Many R&D teams struggle under the heavy weight of patents they must analyze to stay competitive. To make matters more complicated, competitors often obscure new chemical compounds in patents. For example, if you need to identify all possible derivatives of a main chemical compound that your competitor has tested, the information might not be presented clearly in their patents.
We’ve seen patents where hydrogen has been annotated as ‘hydrogen’, the letter ‘H’ and as a chemical image of the atom, all in different rows and columns of a table. In other words, it’s hard for people and machines to quickly figure out the eventual form of those derivatives.
Albeit a critical task to identify market opportunities and innovate faster, manually analyzing patents is extremely laborious and time-consuming.
Read competitors’ patents faster to innovate faster
Needless to say, it’s crucial to have a thorough understanding of current and future trends in today’s competitive market. By staying up to date on your competitors’ latest developments, you’re in a position to better understand your products’ advantages and disadvantages, and where you can add value to your offerings. Moreover, designing a winning product development strategy demands a thorough understanding of both market needs as well as current offerings.
Using artificial intelligence can reduce months of manual work to minutes — and the process is pretty straight forward. Depending on the type of patents, the machine can extract up to 60 patents in 2 minutes with 90% accuracy. This enables patent analysts to spend their time analyzing the chemical compounds and make patent decisions.
How to extract information from competitors’ patents
Automating the analysis of competitors’ patents follows four steps.
1. Input: competitors’ patents
First, you upload all the patents you’d like to extract information from to the machine, similar to how you would upload documents to any software.
2. Automation: Iris.ai machine working procedure
When the patents are uploaded, our engine detects and identifies all tables and chemical compounds which have open bonds to be replaced by various substituents. The machine then picks substituents from different rows and columns, and replaces them in the correct place in the main chemical compound. The result is newly formed chemical derivatives in different formats e.g. SMILE strings, images, etc.

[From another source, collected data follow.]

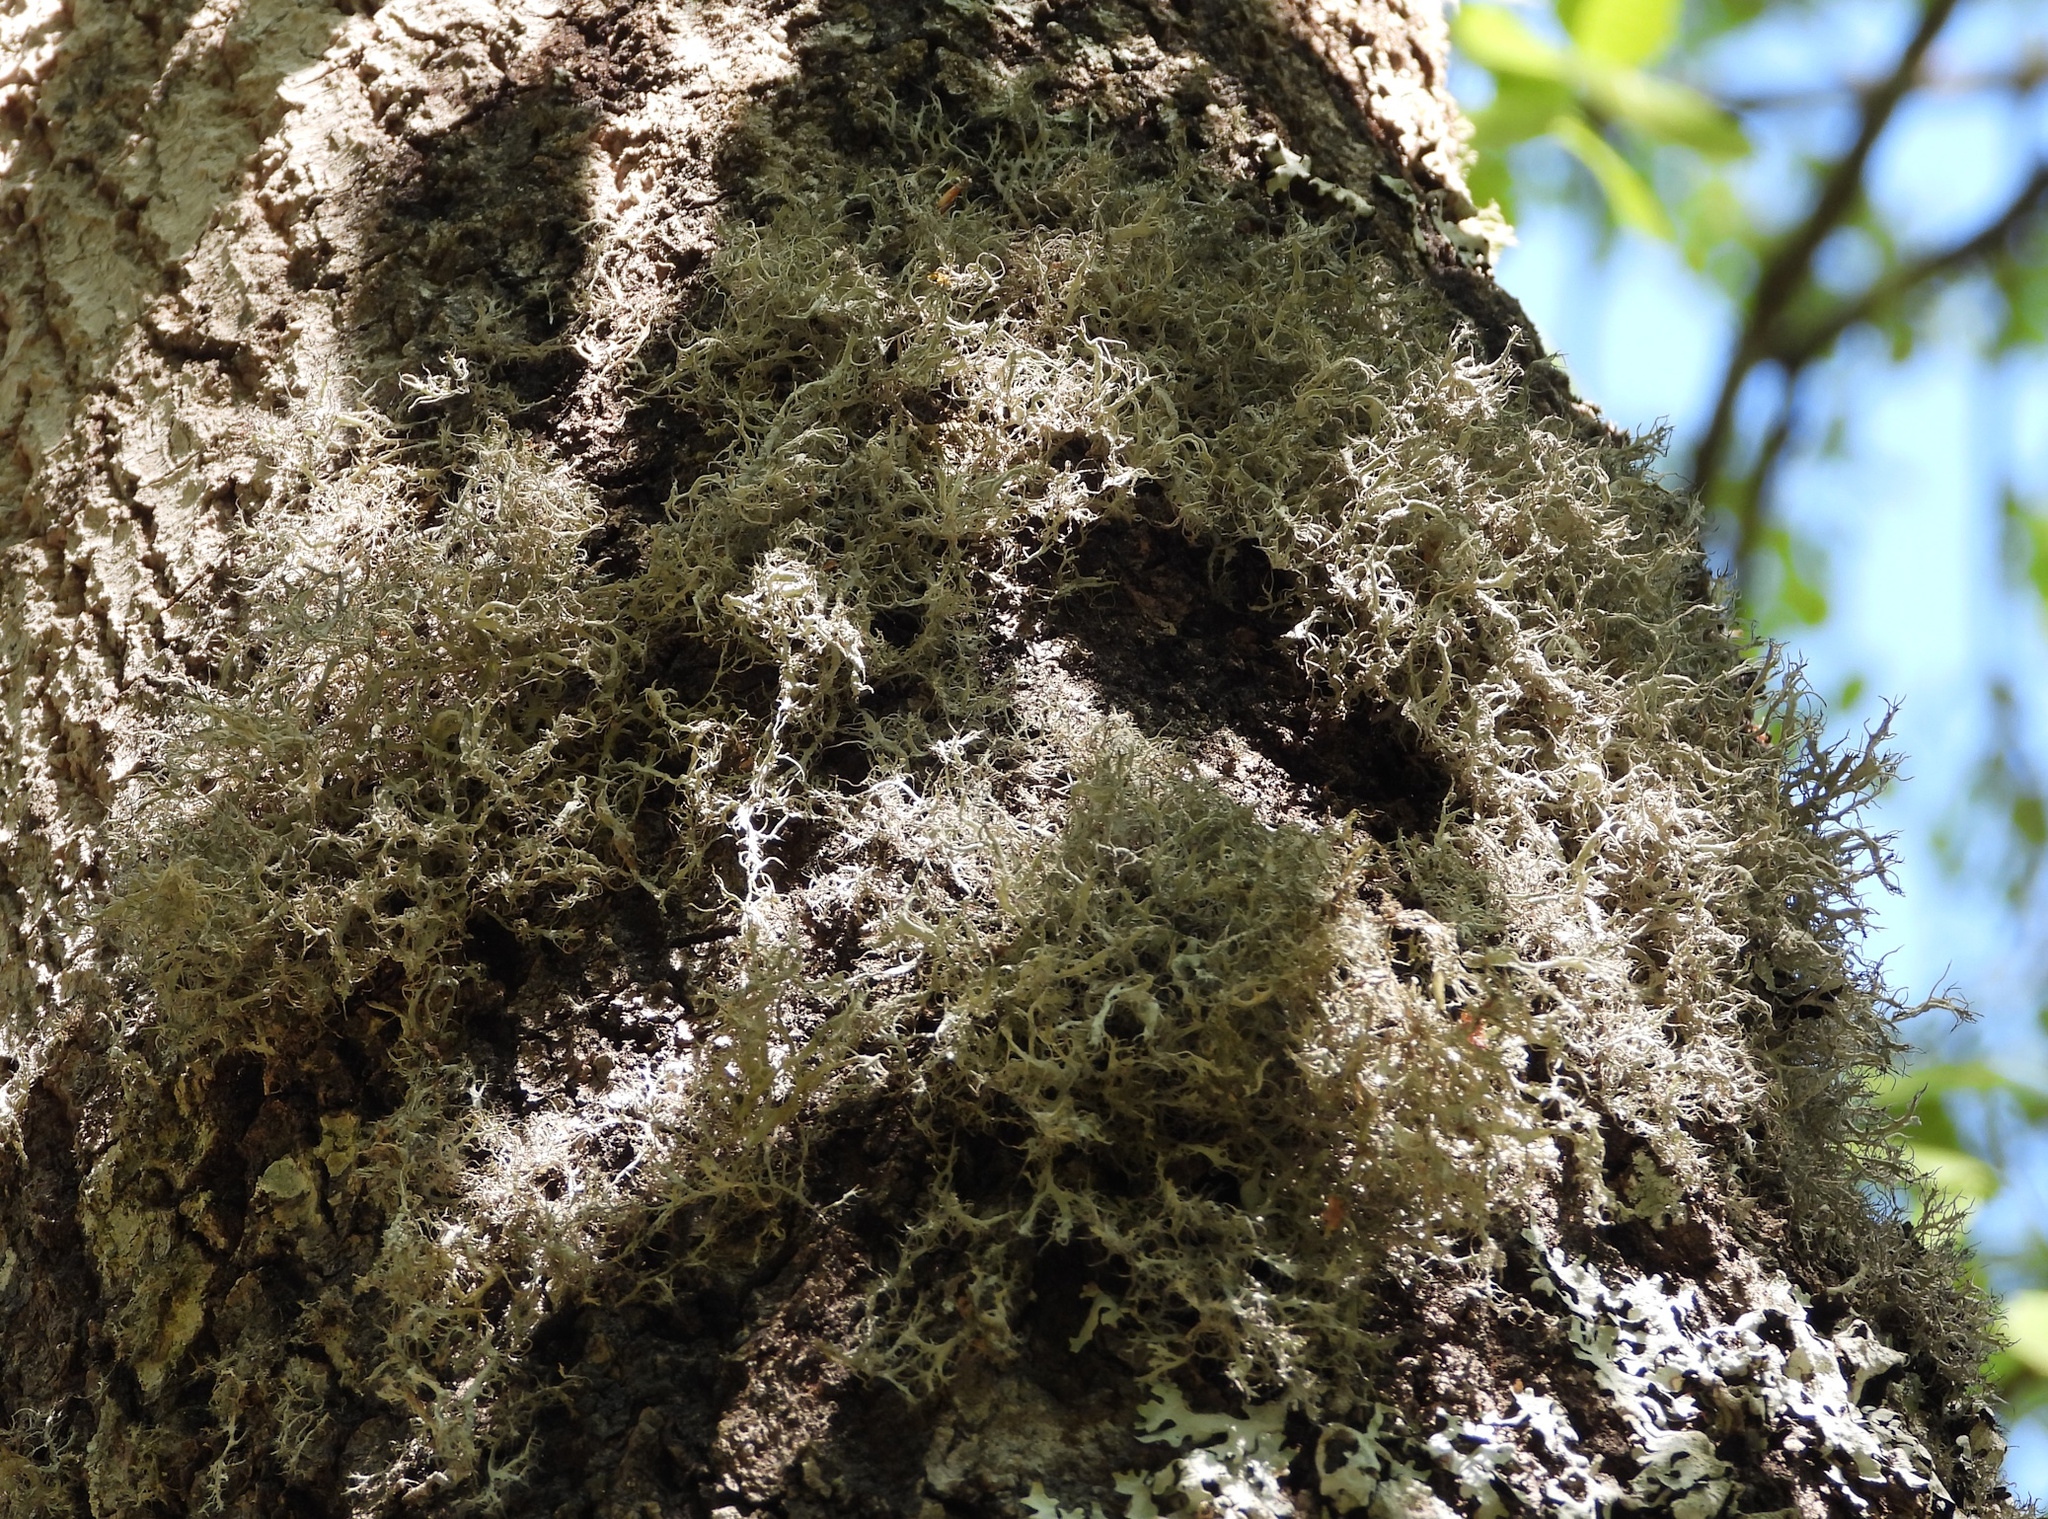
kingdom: Fungi
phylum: Ascomycota
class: Lecanoromycetes
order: Caliciales
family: Physciaceae
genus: Anaptychia
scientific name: Anaptychia ciliaris
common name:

3. Output: all implicit derivative compounds from explicit tables
Finally, when the machine has generated all possible derivatives, it creates a table which contains information about which table they are taken from, their SMILE strings as well as their chemical structure images.
Key takeaways
To stay competitive, R&D teams sift through hundreds of patents to identify market opportunities. Developments in artificial intelligence enable them to automate the most manual tasks, to identify and extract chemical compounds in patents, freeing up time which they can spend analyzing the market and making patent decisions.